[RECORDS SHOWN]

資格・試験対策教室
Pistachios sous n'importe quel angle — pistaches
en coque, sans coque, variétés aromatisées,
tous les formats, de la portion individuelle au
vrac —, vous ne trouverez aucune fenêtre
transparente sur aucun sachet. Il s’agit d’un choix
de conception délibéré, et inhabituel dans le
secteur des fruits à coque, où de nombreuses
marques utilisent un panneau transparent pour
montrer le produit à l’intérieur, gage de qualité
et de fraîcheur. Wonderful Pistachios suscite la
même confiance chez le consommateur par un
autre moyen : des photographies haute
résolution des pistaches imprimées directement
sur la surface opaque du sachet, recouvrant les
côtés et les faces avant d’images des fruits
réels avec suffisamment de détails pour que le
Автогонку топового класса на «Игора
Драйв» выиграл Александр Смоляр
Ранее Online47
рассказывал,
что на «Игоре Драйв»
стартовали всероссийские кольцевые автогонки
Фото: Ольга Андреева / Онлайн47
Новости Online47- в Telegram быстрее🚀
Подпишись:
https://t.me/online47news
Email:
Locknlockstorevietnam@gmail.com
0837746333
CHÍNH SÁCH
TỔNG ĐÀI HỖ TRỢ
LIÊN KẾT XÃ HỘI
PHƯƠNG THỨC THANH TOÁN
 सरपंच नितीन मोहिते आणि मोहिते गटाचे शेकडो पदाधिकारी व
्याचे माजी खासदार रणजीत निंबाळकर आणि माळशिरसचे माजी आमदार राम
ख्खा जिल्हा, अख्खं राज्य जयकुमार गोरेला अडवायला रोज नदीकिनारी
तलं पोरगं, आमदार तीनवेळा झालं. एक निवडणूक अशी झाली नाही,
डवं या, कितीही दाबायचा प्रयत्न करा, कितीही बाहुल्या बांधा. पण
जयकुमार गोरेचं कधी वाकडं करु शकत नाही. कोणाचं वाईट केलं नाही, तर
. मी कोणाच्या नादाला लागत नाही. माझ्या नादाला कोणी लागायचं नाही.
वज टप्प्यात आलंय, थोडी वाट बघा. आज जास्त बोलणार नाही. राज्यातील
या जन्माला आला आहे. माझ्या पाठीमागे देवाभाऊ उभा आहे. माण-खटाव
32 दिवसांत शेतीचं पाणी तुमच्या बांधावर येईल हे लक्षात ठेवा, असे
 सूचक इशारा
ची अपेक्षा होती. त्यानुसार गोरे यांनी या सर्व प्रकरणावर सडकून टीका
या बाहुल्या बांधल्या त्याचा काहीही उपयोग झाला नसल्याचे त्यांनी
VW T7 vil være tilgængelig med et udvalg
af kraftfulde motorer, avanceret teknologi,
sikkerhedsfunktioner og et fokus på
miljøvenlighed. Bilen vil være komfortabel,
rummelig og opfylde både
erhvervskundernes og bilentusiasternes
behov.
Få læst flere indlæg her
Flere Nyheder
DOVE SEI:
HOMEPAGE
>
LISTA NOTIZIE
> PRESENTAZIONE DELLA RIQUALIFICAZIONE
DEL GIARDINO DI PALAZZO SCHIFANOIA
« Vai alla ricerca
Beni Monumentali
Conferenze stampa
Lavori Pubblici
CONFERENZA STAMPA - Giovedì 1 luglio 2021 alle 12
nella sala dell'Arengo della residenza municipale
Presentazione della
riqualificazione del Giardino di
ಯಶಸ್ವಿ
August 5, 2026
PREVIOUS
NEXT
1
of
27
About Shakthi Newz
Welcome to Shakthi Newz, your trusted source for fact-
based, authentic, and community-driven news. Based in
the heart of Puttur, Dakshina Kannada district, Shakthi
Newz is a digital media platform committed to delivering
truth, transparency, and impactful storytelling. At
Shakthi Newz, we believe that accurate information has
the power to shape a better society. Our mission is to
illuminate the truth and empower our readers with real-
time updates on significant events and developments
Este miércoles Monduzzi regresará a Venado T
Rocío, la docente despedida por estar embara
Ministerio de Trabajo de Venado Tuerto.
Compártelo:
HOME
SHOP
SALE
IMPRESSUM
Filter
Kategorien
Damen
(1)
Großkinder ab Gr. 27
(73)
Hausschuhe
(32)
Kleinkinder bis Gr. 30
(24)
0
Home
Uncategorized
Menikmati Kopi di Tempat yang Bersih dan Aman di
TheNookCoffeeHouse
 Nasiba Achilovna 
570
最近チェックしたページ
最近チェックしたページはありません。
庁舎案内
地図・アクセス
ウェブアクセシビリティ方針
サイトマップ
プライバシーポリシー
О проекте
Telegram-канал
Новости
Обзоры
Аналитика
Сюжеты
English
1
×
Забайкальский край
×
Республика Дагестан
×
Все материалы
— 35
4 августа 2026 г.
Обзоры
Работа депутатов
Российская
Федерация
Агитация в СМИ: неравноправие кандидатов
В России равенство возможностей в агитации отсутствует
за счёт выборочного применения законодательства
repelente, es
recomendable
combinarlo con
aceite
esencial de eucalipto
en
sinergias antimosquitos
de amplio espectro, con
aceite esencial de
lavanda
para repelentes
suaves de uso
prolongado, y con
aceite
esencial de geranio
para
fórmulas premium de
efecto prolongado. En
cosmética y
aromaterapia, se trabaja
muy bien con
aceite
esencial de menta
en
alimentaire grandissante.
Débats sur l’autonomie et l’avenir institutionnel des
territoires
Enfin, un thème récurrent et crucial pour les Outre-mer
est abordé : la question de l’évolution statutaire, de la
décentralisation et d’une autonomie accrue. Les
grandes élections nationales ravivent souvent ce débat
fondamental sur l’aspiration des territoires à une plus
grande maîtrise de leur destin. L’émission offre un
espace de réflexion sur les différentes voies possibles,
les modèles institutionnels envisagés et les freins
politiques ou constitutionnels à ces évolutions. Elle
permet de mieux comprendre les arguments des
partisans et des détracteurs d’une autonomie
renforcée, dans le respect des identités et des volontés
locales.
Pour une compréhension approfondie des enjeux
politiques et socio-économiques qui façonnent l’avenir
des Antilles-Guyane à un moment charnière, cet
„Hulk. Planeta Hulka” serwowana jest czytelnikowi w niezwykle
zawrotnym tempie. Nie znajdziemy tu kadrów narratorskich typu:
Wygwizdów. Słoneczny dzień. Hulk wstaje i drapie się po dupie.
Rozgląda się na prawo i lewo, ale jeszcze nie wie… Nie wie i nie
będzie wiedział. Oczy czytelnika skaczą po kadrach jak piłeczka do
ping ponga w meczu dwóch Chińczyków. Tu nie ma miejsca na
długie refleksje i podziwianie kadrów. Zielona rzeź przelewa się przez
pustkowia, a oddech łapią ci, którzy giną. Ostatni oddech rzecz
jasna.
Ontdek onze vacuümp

[/RECORDS SHOWN]

» WHAT NEEDS TO BE DONE: What you should produce is an exact retyping of every line above.

» WRITTEN ANSWER:
資格・試験対策教室
Pistachios sous n'importe quel angle — pistaches
en coque, sans coque, variétés aromatisées,
tous les formats, de la portion individuelle au
vrac —, vous ne trouverez aucune fenêtre
transparente sur aucun sachet. Il s’agit d’un choix
de conception délibéré, et inhabituel dans le
secteur des fruits à coque, où de nombreuses
marques utilisent un panneau transparent pour
montrer le produit à l’intérieur, gage de qualité
et de fraîcheur. Wonderful Pistachios suscite la
même confiance chez le consommateur par un
autre moyen : des photographies haute
résolution des pistaches imprimées directement
sur la surface opaque du sachet, recouvrant les
côtés et les faces avant d’images des fruits
réels avec suffisamment de détails pour que le
Автогонку топового класса на «Игора
Драйв» выиграл Александр Смоляр
Ранее Online47
рассказывал,
что на «Игоре Драйв»
стартовали всероссийские кольцевые автогонки
Фото: Ольга Андреева / Онлайн47
Новости Online47- в Telegram быстрее🚀
Подпишись:
https://t.me/online47news
Email:
Locknlockstorevietnam@gmail.com
0837746333
CHÍNH SÁCH
TỔNG ĐÀI HỖ TRỢ
LIÊN KẾT XÃ HỘI
PHƯƠNG THỨC THANH TOÁN
 सरपंच नितीन मोहिते आणि मोहिते गटाचे शेकडो पदाधिकारी व
्याचे माजी खासदार रणजीत निंबाळकर आणि माळशिरसचे माजी आमदार राम
ख्खा जिल्हा, अख्खं राज्य जयकुमार गोरेला अडवायला रोज नदीकिनारी
तलं पोरगं, आमदार तीनवेळा झालं. एक निवडणूक अशी झाली नाही,
डवं या, कितीही दाबायचा प्रयत्न करा, कितीही बाहुल्या बांधा. पण
जयकुमार गोरेचं कधी वाकडं करु शकत नाही. कोणाचं वाईट केलं नाही, तर
. मी कोणाच्या नादाला लागत नाही. माझ्या नादाला कोणी लागायचं नाही.
वज टप्प्यात आलंय, थोडी वाट बघा. आज जास्त बोलणार नाही. राज्यातील
या जन्माला आला आहे. माझ्या पाठीमागे देवाभाऊ उभा आहे. माण-खटाव
32 दिवसांत शेतीचं पाणी तुमच्या बांधावर येईल हे लक्षात ठेवा, असे
 सूचक इशारा
ची अपेक्षा होती. त्यानुसार गोरे यांनी या सर्व प्रकरणावर सडकून टीका
या बाहुल्या बांधल्या त्याचा काहीही उपयोग झाला नसल्याचे त्यांनी
VW T7 vil være tilgængelig med et udvalg
af kraftfulde motorer, avanceret teknologi,
sikkerhedsfunktioner og et fokus på
miljøvenlighed. Bilen vil være komfortabel,
rummelig og opfylde både
erhvervskundernes og bilentusiasternes
behov.
Få læst flere indlæg her
Flere Nyheder
DOVE SEI:
HOMEPAGE
>
LISTA NOTIZIE
> PRESENTAZIONE DELLA RIQUALIFICAZIONE
DEL GIARDINO DI PALAZZO SCHIFANOIA
« Vai alla ricerca
Beni Monumentali
Conferenze stampa
Lavori Pubblici
CONFERENZA STAMPA - Giovedì 1 luglio 2021 alle 12
nella sala dell'Arengo della residenza municipale
Presentazione della
riqualificazione del Giardino di
ಯಶಸ್ವಿ
August 5, 2026
PREVIOUS
NEXT
1
of
27
About Shakthi Newz
Welcome to Shakthi Newz, your trusted source for fact-
based, authentic, and community-driven news. Based in
the heart of Puttur, Dakshina Kannada district, Shakthi
Newz is a digital media platform committed to delivering
truth, transparency, and impactful storytelling. At
Shakthi Newz, we believe that accurate information has
the power to shape a better society. Our mission is to
illuminate the truth and empower our readers with real-
time updates on significant events and developments
Este miércoles Monduzzi regresará a Venado T
Rocío, la docente despedida por estar embara
Ministerio de Trabajo de Venado Tuerto.
Compártelo:
HOME
SHOP
SALE
IMPRESSUM
Filter
Kategorien
Damen
(1)
Großkinder ab Gr. 27
(73)
Hausschuhe
(32)
Kleinkinder bis Gr. 30
(24)
0
Home
Uncategorized
Menikmati Kopi di Tempat yang Bersih dan Aman di
TheNookCoffeeHouse
 Nasiba Achilovna 
570
最近チェックしたページ
最近チェックしたページはありません。
庁舎案内
地図・アクセス
ウェブアクセシビリティ方針
サイトマップ
プライバシーポリシー
О проекте
Telegram-канал
Новости
Обзоры
Аналитика
Сюжеты
English
1
×
Забайкальский край
×
Республика Дагестан
×
Все материалы
— 35
4 августа 2026 г.
Обзоры
Работа депутатов
Российская
Федерация
Агитация в СМИ: неравноправие кандидатов
В России равенство возможностей в агитации отсутствует
за счёт выборочного применения законодательства
repelente, es
recomendable
combinarlo con
aceite
esencial de eucalipto
en
sinergias antimosquitos
de amplio espectro, con
aceite esencial de
lavanda
para repelentes
suaves de uso
prolongado, y con
aceite
esencial de geranio
para
fórmulas premium de
efecto prolongado. En
cosmética y
aromaterapia, se trabaja
muy bien con
aceite
esencial de menta
en
alimentaire grandissante.
Débats sur l’autonomie et l’avenir institutionnel des
territoires
Enfin, un thème récurrent et crucial pour les Outre-mer
est abordé : la question de l’évolution statutaire, de la
décentralisation et d’une autonomie accrue. Les
grandes élections nationales ravivent souvent ce débat
fondamental sur l’aspiration des territoires à une plus
grande maîtrise de leur destin. L’émission offre un
espace de réflexion sur les différentes voies possibles,
les modèles institutionnels envisagés et les freins
politiques ou constitutionnels à ces évolutions. Elle
permet de mieux comprendre les arguments des
partisans et des détracteurs d’une autonomie
renforcée, dans le respect des identités et des volontés
locales.
Pour une compréhension approfondie des enjeux
politiques et socio-économiques qui façonnent l’avenir
des Antilles-Guyane à un moment charnière, cet
„Hulk. Planeta Hulka” serwowana jest czytelnikowi w niezwykle
zawrotnym tempie. Nie znajdziemy tu kadrów narratorskich typu:
Wygwizdów. Słoneczny dzień. Hulk wstaje i drapie się po dupie.
Rozgląda się na prawo i lewo, ale jeszcze nie wie… Nie wie i nie
będzie wiedział. Oczy czytelnika skaczą po kadrach jak piłeczka do
ping ponga w meczu dwóch Chińczyków. Tu nie ma miejsca na
długie refleksje i podziwianie kadrów. Zielona rzeź przelewa się przez
pustkowia, a oddech łapią ci, którzy giną. Ostatni oddech rzecz
jasna.
Ontdek onze vacuümp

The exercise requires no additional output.